Selected text START

Importance of  Fick's law

As we know, the gasses dissolved in liquids move randomly throughout the liquid in a thermodynamic process which is well described as diffusion. We know that the diffusion rates of a gas within a continuous body of liquid are constant, the presence of a barrier within the liquid can substantially affect the diffusion rate of the gas. 


The rate at which gasses can diffuse across membranes is an essential aspect of respiratory physiology as oxygen and carbon dioxide must cross the alveolar membrane during the gas exchange process. It is  important to know the physical laws which govern the diffusion of dissolved gas across membranes as they heavily inform our understanding of the gas exchange process at the alveolar membrane. Fick's Law describes the rate at which a dissolved gas diffuses across a membrane given certain properties of the membrane and gas.


Concept of  Fick’s Law of Diffusion

Adolf Fick first reported the laws governing the transport of mass through diffusive means. Fick's work was inspired by  Thomas Graham, who fell short of proposing the fundamental laws for which Fick would become famous. Fick's law is analogous to the relationships discovered at the same epoch by other eminent scientists. 


Fick's experiments always  dealt with measuring the concentrations and fluxes of salt, diffusing between two reservoirs through tubes of water. It is well observed that Fick's work primarily concerned diffusion in fluids because, at the time, diffusion in solids was not considered generally possible.


Now we can say that Fick's Laws form the main to understand diffusion in solids, liquids, and gasses.

Selected text END
Material provided START

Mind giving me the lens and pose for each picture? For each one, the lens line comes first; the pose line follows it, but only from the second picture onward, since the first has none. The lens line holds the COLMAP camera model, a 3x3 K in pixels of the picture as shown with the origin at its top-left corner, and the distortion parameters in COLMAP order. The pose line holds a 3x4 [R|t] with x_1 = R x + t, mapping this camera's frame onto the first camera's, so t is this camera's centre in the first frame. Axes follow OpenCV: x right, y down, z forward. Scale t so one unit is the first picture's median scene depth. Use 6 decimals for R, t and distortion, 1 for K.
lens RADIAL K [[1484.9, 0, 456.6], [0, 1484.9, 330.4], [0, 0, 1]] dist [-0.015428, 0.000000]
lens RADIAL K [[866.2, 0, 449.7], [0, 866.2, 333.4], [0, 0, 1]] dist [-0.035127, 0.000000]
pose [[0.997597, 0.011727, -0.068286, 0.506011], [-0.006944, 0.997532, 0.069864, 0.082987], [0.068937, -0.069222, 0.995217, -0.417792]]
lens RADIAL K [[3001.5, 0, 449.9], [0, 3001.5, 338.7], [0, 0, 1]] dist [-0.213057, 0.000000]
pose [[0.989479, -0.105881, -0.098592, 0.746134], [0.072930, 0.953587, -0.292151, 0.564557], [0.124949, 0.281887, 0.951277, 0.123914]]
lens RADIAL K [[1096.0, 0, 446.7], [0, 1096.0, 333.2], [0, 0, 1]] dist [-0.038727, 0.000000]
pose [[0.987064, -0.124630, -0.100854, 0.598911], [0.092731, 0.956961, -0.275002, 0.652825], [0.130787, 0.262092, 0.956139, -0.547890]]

Material provided END

Exercises:
A: Rewrite the paragraph of the text on Fick's law that begins "The rate at which gasses can diffuse" in fewer words, keeping its main facts.
B: Output the part of the text on Fick's law from "Adolf Fick first" to "other eminent scientists.", with no change to any word.
C: Pick up the text on Fick's law after its final sentence and carry it further.

Answer section:
A: How fast gases diffuse across membranes is central to respiratory physiology, since oxygen and carbon dioxide must cross the alveolar membrane during gas exchange. The physical laws governing dissolved gas diffusion across membranes therefore shape our understanding of that exchange. Fick's Law gives the rate at which a dissolved gas diffuses across a membrane from certain properties of the membrane and the gas.

B:
Adolf Fick first reported the laws governing the transport of mass through diffusive means. Fick's work was inspired by  Thomas Graham, who fell short of proposing the fundamental laws for which Fick would become famous. Fick's law is analogous to the relationships discovered at the same epoch by other eminent scientists.

C:
When a diffusion process does not follow Fick's laws then it is referred to as non-Fickian.

FAQs on Fick’s Law of Diffusion

1. What is Fick’s Law of Diffusion?

Fick 's law of diffusion describes the mechanism of diffusion (movement of molecules from higher concentration to lower concentration) in order to solve the coefficient of diffusion developed by Adolf Fick in 1855.


There are two laws that are interrelated, ie; Fick's first law is used to derive Fick 's second law, which is similar to the distribution equation.

2. What are the Drawbacks of Fick's Diffusion Law?

In radiation transfer equations, Fick's first law is also essential. However, when the diffusion constant is low and the radiation is restricted by the speed of light rather than the resistance of the substance through which the radiation is passing, it becomes erroneous.

3. What are the Three Variables in Fick's Law of Diffusion's numerator?

Fick's Law states that the chemical nature of the membrane, the surface area of the membrane, the partial pressure gradient of the gas across the membrane, and the thickness of the membrane dictate the rate of diffusion of a gas across a permeable membrane.